Speaker: Sébastien Poullot (NII & JFLI)
Date: 14th December 2012
Place: room 214, Faculty of Science Bldg. 7, Hongo Campus, The University of Tokyo
My latest works are focus on the representation/separation of videos in items (such as people, objects, background, etc). At first i worked on the separation of animated objects from their environment. Based on the assumption that in videos the objects of attention (foreground objects) are moving while ”the world” (background) is still, we propose to perform a camera work estimation on couple of successive frames, using matching of local features and RANSAC. Then the frames can be aligned and background substraction performed so as to isolate the areas of activity. Each area is potentially a (set of) foreground object(s).

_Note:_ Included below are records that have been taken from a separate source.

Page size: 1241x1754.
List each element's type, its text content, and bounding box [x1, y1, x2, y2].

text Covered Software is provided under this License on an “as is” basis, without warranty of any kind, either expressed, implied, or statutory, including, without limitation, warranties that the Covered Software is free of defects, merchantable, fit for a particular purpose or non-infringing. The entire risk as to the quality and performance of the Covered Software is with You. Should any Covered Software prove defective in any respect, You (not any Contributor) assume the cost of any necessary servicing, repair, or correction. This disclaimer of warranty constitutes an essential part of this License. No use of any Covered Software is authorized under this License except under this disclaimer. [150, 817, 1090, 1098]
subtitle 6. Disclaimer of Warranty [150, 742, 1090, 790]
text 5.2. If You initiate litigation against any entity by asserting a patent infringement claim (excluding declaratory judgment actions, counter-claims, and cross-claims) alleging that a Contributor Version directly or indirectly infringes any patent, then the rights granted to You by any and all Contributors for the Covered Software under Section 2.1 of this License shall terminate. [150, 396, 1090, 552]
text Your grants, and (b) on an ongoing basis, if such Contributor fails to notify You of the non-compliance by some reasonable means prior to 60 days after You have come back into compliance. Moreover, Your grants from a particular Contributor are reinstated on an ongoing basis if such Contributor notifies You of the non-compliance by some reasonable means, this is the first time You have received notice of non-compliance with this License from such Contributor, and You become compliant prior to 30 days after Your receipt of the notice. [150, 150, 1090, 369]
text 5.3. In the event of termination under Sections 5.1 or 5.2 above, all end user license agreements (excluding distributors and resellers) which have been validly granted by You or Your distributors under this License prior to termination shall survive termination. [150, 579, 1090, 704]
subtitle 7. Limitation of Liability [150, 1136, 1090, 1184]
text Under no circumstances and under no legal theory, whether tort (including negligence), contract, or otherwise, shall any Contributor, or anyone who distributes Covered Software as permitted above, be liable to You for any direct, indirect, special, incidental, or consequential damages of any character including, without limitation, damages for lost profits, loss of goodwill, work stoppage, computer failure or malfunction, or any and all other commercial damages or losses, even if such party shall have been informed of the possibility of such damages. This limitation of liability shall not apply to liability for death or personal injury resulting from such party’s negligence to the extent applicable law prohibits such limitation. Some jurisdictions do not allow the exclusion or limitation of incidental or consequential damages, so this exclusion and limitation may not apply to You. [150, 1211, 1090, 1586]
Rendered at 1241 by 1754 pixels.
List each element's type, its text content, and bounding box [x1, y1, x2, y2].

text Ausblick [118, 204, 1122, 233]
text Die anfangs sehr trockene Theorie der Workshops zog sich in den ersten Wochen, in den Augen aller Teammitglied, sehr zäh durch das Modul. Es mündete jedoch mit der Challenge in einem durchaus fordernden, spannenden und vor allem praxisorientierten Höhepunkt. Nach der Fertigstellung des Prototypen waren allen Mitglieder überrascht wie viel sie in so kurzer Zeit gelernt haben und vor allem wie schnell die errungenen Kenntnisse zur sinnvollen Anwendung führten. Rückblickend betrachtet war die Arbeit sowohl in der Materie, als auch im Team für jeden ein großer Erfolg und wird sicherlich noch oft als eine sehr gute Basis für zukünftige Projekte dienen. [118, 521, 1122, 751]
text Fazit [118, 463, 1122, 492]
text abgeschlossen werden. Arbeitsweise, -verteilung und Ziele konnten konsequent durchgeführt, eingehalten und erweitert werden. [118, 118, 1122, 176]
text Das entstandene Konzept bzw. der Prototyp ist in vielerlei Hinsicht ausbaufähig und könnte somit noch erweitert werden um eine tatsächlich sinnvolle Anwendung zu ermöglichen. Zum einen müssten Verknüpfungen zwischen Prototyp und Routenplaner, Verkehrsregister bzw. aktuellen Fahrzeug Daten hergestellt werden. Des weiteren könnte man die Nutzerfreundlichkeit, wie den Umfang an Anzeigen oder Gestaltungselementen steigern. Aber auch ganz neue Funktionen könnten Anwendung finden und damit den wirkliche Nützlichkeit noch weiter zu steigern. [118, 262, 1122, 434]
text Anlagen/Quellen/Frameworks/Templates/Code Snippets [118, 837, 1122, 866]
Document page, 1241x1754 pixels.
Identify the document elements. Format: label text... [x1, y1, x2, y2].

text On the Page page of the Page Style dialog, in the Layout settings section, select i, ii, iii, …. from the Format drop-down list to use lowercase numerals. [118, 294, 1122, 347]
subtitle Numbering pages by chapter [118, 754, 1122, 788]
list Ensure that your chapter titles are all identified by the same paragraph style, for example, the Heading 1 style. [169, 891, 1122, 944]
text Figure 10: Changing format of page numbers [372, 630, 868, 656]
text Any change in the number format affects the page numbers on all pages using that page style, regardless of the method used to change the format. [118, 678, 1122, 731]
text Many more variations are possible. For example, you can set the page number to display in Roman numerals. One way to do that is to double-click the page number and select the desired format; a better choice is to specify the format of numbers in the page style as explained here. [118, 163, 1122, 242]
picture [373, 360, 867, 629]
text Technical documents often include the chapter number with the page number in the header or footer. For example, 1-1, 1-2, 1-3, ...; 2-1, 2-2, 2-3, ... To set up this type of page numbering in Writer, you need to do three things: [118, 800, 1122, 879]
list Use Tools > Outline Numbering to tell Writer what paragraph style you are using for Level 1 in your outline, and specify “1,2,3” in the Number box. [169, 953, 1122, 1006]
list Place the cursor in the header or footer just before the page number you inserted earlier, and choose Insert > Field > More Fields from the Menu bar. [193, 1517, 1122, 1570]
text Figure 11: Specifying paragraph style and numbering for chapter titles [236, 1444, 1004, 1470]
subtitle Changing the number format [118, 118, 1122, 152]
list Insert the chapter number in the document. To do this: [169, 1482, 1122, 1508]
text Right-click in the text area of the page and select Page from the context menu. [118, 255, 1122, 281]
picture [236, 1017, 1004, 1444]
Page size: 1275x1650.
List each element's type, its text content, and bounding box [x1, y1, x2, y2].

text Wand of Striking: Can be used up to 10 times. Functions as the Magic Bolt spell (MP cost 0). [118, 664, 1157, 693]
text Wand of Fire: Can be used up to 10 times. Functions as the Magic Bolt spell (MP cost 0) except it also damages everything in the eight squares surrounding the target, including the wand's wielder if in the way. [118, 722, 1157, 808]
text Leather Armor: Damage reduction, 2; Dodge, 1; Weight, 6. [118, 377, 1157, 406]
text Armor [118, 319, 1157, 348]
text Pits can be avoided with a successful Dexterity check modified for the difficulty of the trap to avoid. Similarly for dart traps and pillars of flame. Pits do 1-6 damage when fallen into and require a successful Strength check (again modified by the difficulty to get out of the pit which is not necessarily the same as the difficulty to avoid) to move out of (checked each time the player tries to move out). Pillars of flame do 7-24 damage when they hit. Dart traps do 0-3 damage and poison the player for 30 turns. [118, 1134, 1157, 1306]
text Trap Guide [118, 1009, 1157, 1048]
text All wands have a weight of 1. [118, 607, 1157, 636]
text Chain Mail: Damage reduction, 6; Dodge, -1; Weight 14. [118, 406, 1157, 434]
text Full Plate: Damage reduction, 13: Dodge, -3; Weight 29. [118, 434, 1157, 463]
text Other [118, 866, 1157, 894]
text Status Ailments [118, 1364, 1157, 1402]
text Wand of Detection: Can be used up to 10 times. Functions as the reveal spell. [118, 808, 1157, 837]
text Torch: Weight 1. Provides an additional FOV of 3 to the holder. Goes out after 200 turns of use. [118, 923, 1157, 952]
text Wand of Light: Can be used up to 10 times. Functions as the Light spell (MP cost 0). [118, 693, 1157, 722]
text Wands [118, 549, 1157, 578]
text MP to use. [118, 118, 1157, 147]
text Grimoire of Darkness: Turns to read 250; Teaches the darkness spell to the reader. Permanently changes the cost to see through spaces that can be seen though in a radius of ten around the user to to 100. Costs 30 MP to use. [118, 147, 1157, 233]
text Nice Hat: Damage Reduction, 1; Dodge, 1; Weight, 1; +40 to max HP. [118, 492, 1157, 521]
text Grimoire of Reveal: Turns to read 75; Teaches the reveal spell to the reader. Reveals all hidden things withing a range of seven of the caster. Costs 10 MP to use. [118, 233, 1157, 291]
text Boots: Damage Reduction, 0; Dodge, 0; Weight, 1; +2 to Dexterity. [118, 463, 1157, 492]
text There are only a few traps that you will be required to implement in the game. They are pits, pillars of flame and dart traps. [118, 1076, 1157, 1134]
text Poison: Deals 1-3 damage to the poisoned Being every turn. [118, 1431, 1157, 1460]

Therefore, after a morphological and probabilistic filtering, the grabcut algorithm is applied on remaining locations in order to smartly segment the objects. We first show that this intuitive but naive approach achieved surprisingly competitive performance compared to the state of the art methods. However, we also observe that the method fails when camera work estimation does not work well, because camera work estimation and background region estimation are inextricable processes. To circumvent this, we propose an iterative method between the matching of local features and the camera work estimation. The method is fully unsupervised and does not need any prior knowledge. It can handle professional as home made videos. Our simple is fast, thus it gives us a good hope to achieve real time unsupervised foreground object segmentation of streaming videos with parallel cores or GPUs.